N’y a-t-il pas d’autres solutions que le bio pour arriver à une agriculture durable, rentable et en phase avec les attentes du consommateur ?
La différence fondamentale est que l’agriculture biologique est un signe officiel de qualité et d’origine qui repose sur un cahier des charges partagé au niveau européen et un système de contrôle et de certification indépendant. C’est un signe distinctif fort qui permet d’assurer la transparence vis-à-vis du consommateur, basée sur un cahier des charges rigoureux et un système de contrôle associé. Toutefois, les autres démarches sont intéressantes et doivent être valorisées dès lors qu’elles s’inscrivent dans la transition agroécologique. Par exemple, le réseau des 3 000 fermes DEPHY témoigne de la faisabilité de déploiement de solutions alternatives aux produits phytopharmaceutiques dans des fermes pratiquant l’agriculture dite conventionnelle. La mise en valeur de ce type de démarche relève de la certification environnementale des exploitations agricole, via le logo HVE. Le ministère et les filières travaillent pour le valoriser, en complément de l’agriculture biologique.

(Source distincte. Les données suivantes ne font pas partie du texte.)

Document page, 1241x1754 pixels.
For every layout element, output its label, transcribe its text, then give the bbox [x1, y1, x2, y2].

La filière fruits et légumes a souvent l’impression de ne pas être entendue. En particulier, l’intermédiation éprouve des difficultés à être reconnue comme interlocuteur par les pouvoirs publics. Pourtant, les grossistes assurent 90 % des approvisionnements de la restauration collective, un secteur primordial pour le développement de la consommation de fruits et légumes. Que cela vous inspire-t-il ?
Nous souhaitons renforcer la place des interprofessions dans la structuration des filières : elles ont acquis une responsabilité forte dans le cadre des EGA. Les interprofessions ont vocation à représenter l’ensemble des maillons d’une filière. C’est parfois un équilibre difficile à trouver mais auquel il faut veiller. En complément, la loi EGALIM comporte des dispositions favorisant la montée en gamme des approvisionnements de la restauration collective, avec l’objectif de 50 % de produits bio, sous signe de qualité ou locaux d’ici 2022. De nombreux fruits et légumes sont bien entendu éligibles à ces catégories et le plan de filière des fruits et légumes est à saluer, qui fait de la montée en gamme un axe stratégique de son développement. Au-delà de ces cadrages nationaux, ce sont les initiatives locales qui permettent véritablement d’avoir les solutions adaptées aux spécificités des territoires, de leurs habitants et de leur tissu économique, au travers des projets alimentaires territoriaux. Les grossistes peuvent prendre toute leur part dans cette dynamique de projets.